= Chenoo =

Creatures of Algonquin folklore

The Chenoo are mythological creatures or evil spirits from Algonquin folklore, generally seen as cannibalistic ice giants, comparable to that of the Wendigo.

== Folklore ==

=== Description ===
Chenoo are generally described as larger than the average man, getting bigger the hungrier they are. They have sharp fangs which stand out due to their lips having been chewed off. Chenoo used to be human, being corrupted by dark magic and cursed to eat people's flesh. Their bodies become excruciatingly warm, forcing them to live out in the snow. Most stories take the point of view of the Chenoo rather than the humans.

Charles Godfrey Leland describes the Chenoo as having "something made of devil, man, and beast in their most dreadful forms. It was like a haggard old man, with wolfish eyes; he was stark naked; his shoulders and lips were gnawed away, as if, mad with hunger, he had eaten his own flesh" (233).
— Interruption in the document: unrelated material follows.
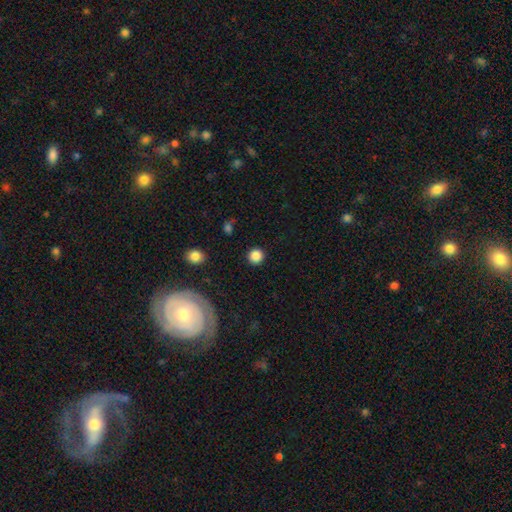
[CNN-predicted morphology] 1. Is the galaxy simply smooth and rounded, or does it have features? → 86% smooth, 11% star or artifact, 4% featured or disk.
There are a few ways to kill a Chenoo, usually requiring doing so more than once. Some versions say the only way to ensure they are truly dead is to chop up their bodies into multiple pieces. There is no way of destroying the Chenoo except by destroying their icy heart, either by tricking them into eating salt or forcing them into eating so much that they throw it up.

=== Legends ===
Myth of the Chenoo and Kindness as Transformative

The Girl and The Chenoo tells of a sister and her brothers who happen upon Chenoo tracks in the woods. The brothers write it off as bear tracks, but the sister laid baskets of berries on a pile of bear skins. When the Chenoo showed up, the sister pretended to mistake it for her grandfather. Trying to keep up this illusion, it begins to do tasks for them such as chopping wood and hunting animals for meat. When the siblings decided to return to their tribe, the Chenoo asked them to build a sweat lodge for it. Inside, the Chenoo coughed up the icy lump and reverted to its human form.

Leland's 1884 Version

Charles Godfrey Leland's retells this story in his 1884 book The Algonquin Legends of New England: Or, Myths and Folk Lore of the Micmac, Passamaquoddy, Penobscot Tribes. In Leland's version, the Chenoo battles another Chenoo to protect the family. The attacking Chenoo is a female and more vicious and stronger than the male Chenoo. The male Chenoo wins with help from the humans. Leland also adds more importantly a Christian add on to the story. In this version, the Chenoo returns with the family, but is dying. A priest found the Chenoo "ignorant of all religion as a wild beast" (244). The Chenoo was first angry with the priest, but then he listened, and his heart changed, The Chenoo asked to be baptized. As the first tear which he ever shed came to his eyes, the old man/Chenoo died.

Myth of Chenoo Creation

The Girl-Chenoo tells of a woman who rejected a man's advances, causing the man to seek revenge by turning her into a Chenoo. She immediately notices the changes and forces her family to fire seven arrows into her heart, effectively ending the curse.